If yes, it's what my drawing is exactly saying. If not I would like to 
explain what do you mean by levels.

Though my drawin should be improved by reversing the figure for levels 
orders.

> Modules:
>
> +----------+----------+----------+
> | Module A | Module B | Module C |
> +----------+----------+----------+------------+
> |      Core Module - required for all         |
> +---------------------------------------------+
> This drawing deliberately shows a notch at the top to indicate that 
> implementing just the core is conformant.

Which is the same that I have done in my drawing in the sense. you can 
for example in the conformance section that what I have called Module A 
is the core module and it's fine. Your drawing just above expresses 
conformance rules, not technology division.

What makes the Core Module technologically different from other modules 
in your technology?

> Interaction:
>
>            +-------------------+
>            | Module B, Level 2 |
> +----------+-------------------+----------+
> | Module A | Module B, Level 1 | Module C |
> +----------+-------------------+----------+------------+
> |           Core Module - required for all             |
> +------------------------------------------------------+
> Of course, the above is one of zillions of possible interactions.

What you are saying here is that a module can be "spread on different 
levels". I agree with this one.

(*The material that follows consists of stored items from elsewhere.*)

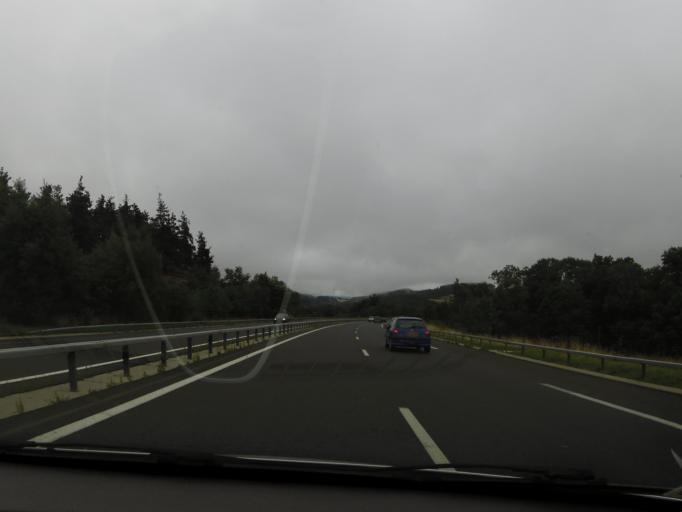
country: FR
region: Languedoc-Roussillon
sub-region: Departement de la Lozere
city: Marvejols
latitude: 44.6202
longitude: 3.2532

But I would not have drawn it like that 
but more


           +-------------------+
           | Module B          |                         Level 2
+----------+-------------------+----------+
| Module A | Module B          | Module C |              Level 1
+----------+-------------------+----------+------------+
|           Core Module - required for all             | Level 1
+------------------------------------------------------+

I still don't agree with the Core Module being different, the thing 
that is always necessary to implement it, is not about technology 
division but more conformance. or if you really want a different 
module. Core Module = Level 0

If you implement Module, you have to implement Core Module.